La clasificación no es una gran hazaña. Sería el colmo no hacerlo cuando están en juego tres plazas de forma directa y una en repechaje para seis participantes, aunque nos sigue aterrando lo que pasó en la eliminatoria pasada cuando por segundos estuvo a punto de quedar fuera de Brasil 2014.

El boleto a Rusia se obtuvo jugando en casa contra Panamá. Mucha lluvia y poca gente. Triunfo de 1-0. Paupérrimo resultado y temblando de miedo por la reacción de los canaleros que por muy poco no le dan vuelta a la tortilla. Las celebraciones por ganar ese duelo fueron menores.

Luego, con las acostumbradas rotaciones de Osorio, México visitó a una necesitada Costa Rica. Mejor desempeño, mejor control del partido, pero solo a ratos. Los de casa se cansaron de fallar, aunque Ochoa tuvo que multiplicarse defendiendo su marco. Como siempre, balones perdidos en zonas peligrosas pusieron a temblar a toda la zaga azteca. Con poco fútbol, pero mucho corazón, los ticos vinieron de atrás para empatar el resultado con un golazo de Marco Ureña. Luego, el poste les dijo que no a una posible remontada. Así, pidiendo la hora, México mantuvo el invicto.

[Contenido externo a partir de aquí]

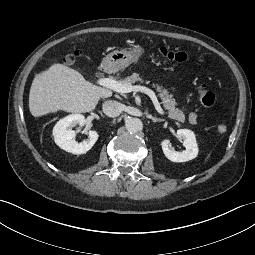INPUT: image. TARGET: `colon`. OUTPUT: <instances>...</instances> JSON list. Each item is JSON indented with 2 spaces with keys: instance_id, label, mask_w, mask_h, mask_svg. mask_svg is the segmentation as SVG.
Listing matches in <instances>:
<instances>
[{
  "instance_id": "1",
  "label": "colon",
  "mask_w": 255,
  "mask_h": 255,
  "mask_svg": "<svg viewBox=\"0 0 255 255\" xmlns=\"http://www.w3.org/2000/svg\"><path fill=\"white\" fill-rule=\"evenodd\" d=\"M161 55L171 61L176 62H186L189 60L190 55L185 51H174L170 50L167 47L162 46L160 48ZM197 90L200 96L201 104L206 108H212L217 101V97L215 93L208 89V85L204 82H201L197 86ZM228 130V126L226 123H220L218 125L219 133H225Z\"/></svg>"
}]
</instances>
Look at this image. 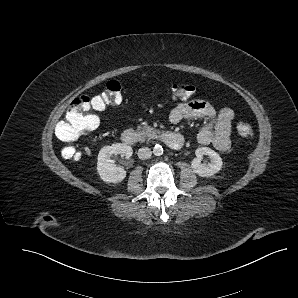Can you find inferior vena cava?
Instances as JSON below:
<instances>
[{"label": "inferior vena cava", "mask_w": 298, "mask_h": 298, "mask_svg": "<svg viewBox=\"0 0 298 298\" xmlns=\"http://www.w3.org/2000/svg\"><path fill=\"white\" fill-rule=\"evenodd\" d=\"M152 155L151 149L148 147H143L138 150V157L140 159H148Z\"/></svg>", "instance_id": "obj_1"}]
</instances>
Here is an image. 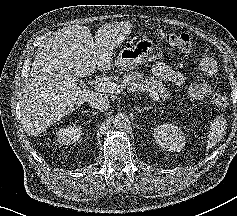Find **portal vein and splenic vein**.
<instances>
[{"mask_svg":"<svg viewBox=\"0 0 237 216\" xmlns=\"http://www.w3.org/2000/svg\"><path fill=\"white\" fill-rule=\"evenodd\" d=\"M90 85H91V88L93 89L102 88L106 90L107 92H111V93L117 92V90L119 89V85L111 83V82H99L96 84V81H92Z\"/></svg>","mask_w":237,"mask_h":216,"instance_id":"1","label":"portal vein and splenic vein"}]
</instances>
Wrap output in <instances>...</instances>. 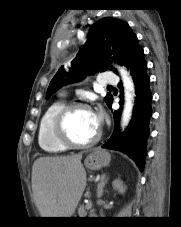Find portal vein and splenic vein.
Instances as JSON below:
<instances>
[{"instance_id":"18ae733b","label":"portal vein and splenic vein","mask_w":181,"mask_h":227,"mask_svg":"<svg viewBox=\"0 0 181 227\" xmlns=\"http://www.w3.org/2000/svg\"><path fill=\"white\" fill-rule=\"evenodd\" d=\"M86 208H87V209H91V208H92V202H91V201H88V202H87Z\"/></svg>"}]
</instances>
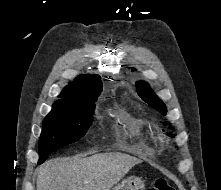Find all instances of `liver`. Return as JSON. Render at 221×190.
I'll return each instance as SVG.
<instances>
[{
    "label": "liver",
    "mask_w": 221,
    "mask_h": 190,
    "mask_svg": "<svg viewBox=\"0 0 221 190\" xmlns=\"http://www.w3.org/2000/svg\"><path fill=\"white\" fill-rule=\"evenodd\" d=\"M139 163L120 152L51 159L38 168L36 190H110Z\"/></svg>",
    "instance_id": "obj_1"
}]
</instances>
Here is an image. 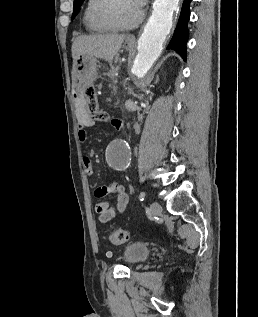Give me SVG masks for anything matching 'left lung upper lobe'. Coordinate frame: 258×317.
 Returning a JSON list of instances; mask_svg holds the SVG:
<instances>
[{"instance_id":"obj_1","label":"left lung upper lobe","mask_w":258,"mask_h":317,"mask_svg":"<svg viewBox=\"0 0 258 317\" xmlns=\"http://www.w3.org/2000/svg\"><path fill=\"white\" fill-rule=\"evenodd\" d=\"M83 1L84 0H74V11L72 14V19L78 14Z\"/></svg>"}]
</instances>
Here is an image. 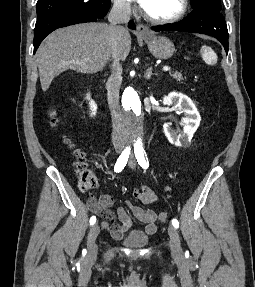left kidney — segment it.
I'll use <instances>...</instances> for the list:
<instances>
[{"label":"left kidney","mask_w":255,"mask_h":287,"mask_svg":"<svg viewBox=\"0 0 255 287\" xmlns=\"http://www.w3.org/2000/svg\"><path fill=\"white\" fill-rule=\"evenodd\" d=\"M163 104L164 106H173V108H177L180 112H184L183 132L178 134L175 130H171V124H164L163 130L170 144L185 147V145L191 142L193 134L201 122L200 114L197 112L195 104H193L188 96H184L180 92H170L168 96L163 98Z\"/></svg>","instance_id":"1"}]
</instances>
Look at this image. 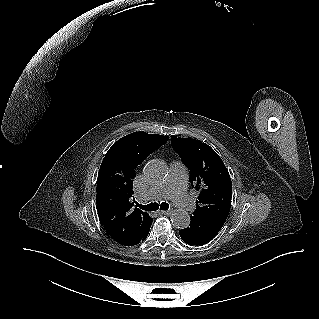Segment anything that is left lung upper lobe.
<instances>
[{"instance_id": "left-lung-upper-lobe-1", "label": "left lung upper lobe", "mask_w": 319, "mask_h": 319, "mask_svg": "<svg viewBox=\"0 0 319 319\" xmlns=\"http://www.w3.org/2000/svg\"><path fill=\"white\" fill-rule=\"evenodd\" d=\"M171 143L190 169L193 187L200 192L193 215L227 218L231 208L232 182L222 159L199 140L171 136Z\"/></svg>"}]
</instances>
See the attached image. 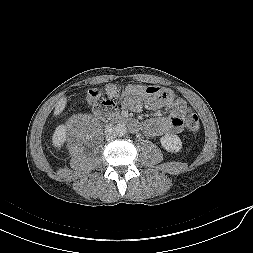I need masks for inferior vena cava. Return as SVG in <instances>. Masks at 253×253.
Wrapping results in <instances>:
<instances>
[{
    "label": "inferior vena cava",
    "mask_w": 253,
    "mask_h": 253,
    "mask_svg": "<svg viewBox=\"0 0 253 253\" xmlns=\"http://www.w3.org/2000/svg\"><path fill=\"white\" fill-rule=\"evenodd\" d=\"M104 133L107 138H114L116 136L114 127L112 125H107Z\"/></svg>",
    "instance_id": "inferior-vena-cava-1"
}]
</instances>
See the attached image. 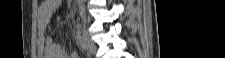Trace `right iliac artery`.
Listing matches in <instances>:
<instances>
[{
    "label": "right iliac artery",
    "instance_id": "right-iliac-artery-1",
    "mask_svg": "<svg viewBox=\"0 0 225 58\" xmlns=\"http://www.w3.org/2000/svg\"><path fill=\"white\" fill-rule=\"evenodd\" d=\"M77 43L80 45V47H82L83 49H85V44H84V40L82 38L81 35H77Z\"/></svg>",
    "mask_w": 225,
    "mask_h": 58
}]
</instances>
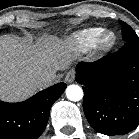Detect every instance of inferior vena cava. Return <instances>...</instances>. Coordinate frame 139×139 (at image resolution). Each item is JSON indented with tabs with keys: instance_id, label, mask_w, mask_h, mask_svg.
I'll use <instances>...</instances> for the list:
<instances>
[{
	"instance_id": "1",
	"label": "inferior vena cava",
	"mask_w": 139,
	"mask_h": 139,
	"mask_svg": "<svg viewBox=\"0 0 139 139\" xmlns=\"http://www.w3.org/2000/svg\"><path fill=\"white\" fill-rule=\"evenodd\" d=\"M56 77L57 76L55 73H49V72L43 73L37 78L36 85L39 88L47 87V86L51 85L56 80Z\"/></svg>"
}]
</instances>
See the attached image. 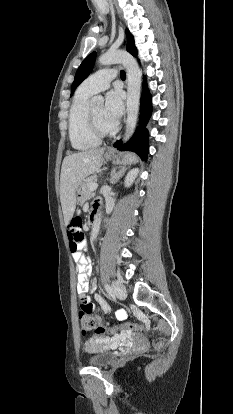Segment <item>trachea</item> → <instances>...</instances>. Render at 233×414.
Segmentation results:
<instances>
[{
    "label": "trachea",
    "mask_w": 233,
    "mask_h": 414,
    "mask_svg": "<svg viewBox=\"0 0 233 414\" xmlns=\"http://www.w3.org/2000/svg\"><path fill=\"white\" fill-rule=\"evenodd\" d=\"M120 77L122 80H125L126 78V73L123 70L120 72Z\"/></svg>",
    "instance_id": "3493384b"
}]
</instances>
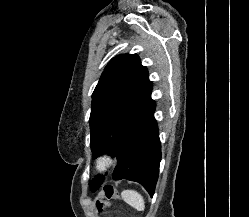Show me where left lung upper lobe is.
Listing matches in <instances>:
<instances>
[{"label": "left lung upper lobe", "mask_w": 249, "mask_h": 217, "mask_svg": "<svg viewBox=\"0 0 249 217\" xmlns=\"http://www.w3.org/2000/svg\"><path fill=\"white\" fill-rule=\"evenodd\" d=\"M146 67L136 54L113 58L104 69L92 95L89 119L93 158L116 155L119 129L129 113L152 91ZM91 189L99 186L91 182Z\"/></svg>", "instance_id": "1"}]
</instances>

Nada de qué presumir. Se cumplió con lo justo. Ahora hay que prepararse para el mundial. Osorio tiene que elegir a su mejor grupo. Hay material, pero luce algo limitado como para, ahora sí, llegar al quinto partido. Esa es la realidad. Mientras no haya jugadores consolidados como titulares en el fútbol europeo, no hay que pedirle peras al olmo. De los que se espera sean los referentes son parte de la nueva camada, como “El Chucky” Lozano y “El Tecatito” Corona; de los consentidos de Osorio, como Ochoa, Araujo, Moreno y Héctor Herrera.

Hay que conseguir partidos de preparación con rivales poderosos de Europa o Sudamérica. La competencia al máximo nivel ayuda a pulir aristas, a mejorar la concentración y a detectar los puntos flacos para trabajar en ellos. Hay mucho camino por recorrer, pero antes de correr hay que saber caminar, y eso se logra con trabajo.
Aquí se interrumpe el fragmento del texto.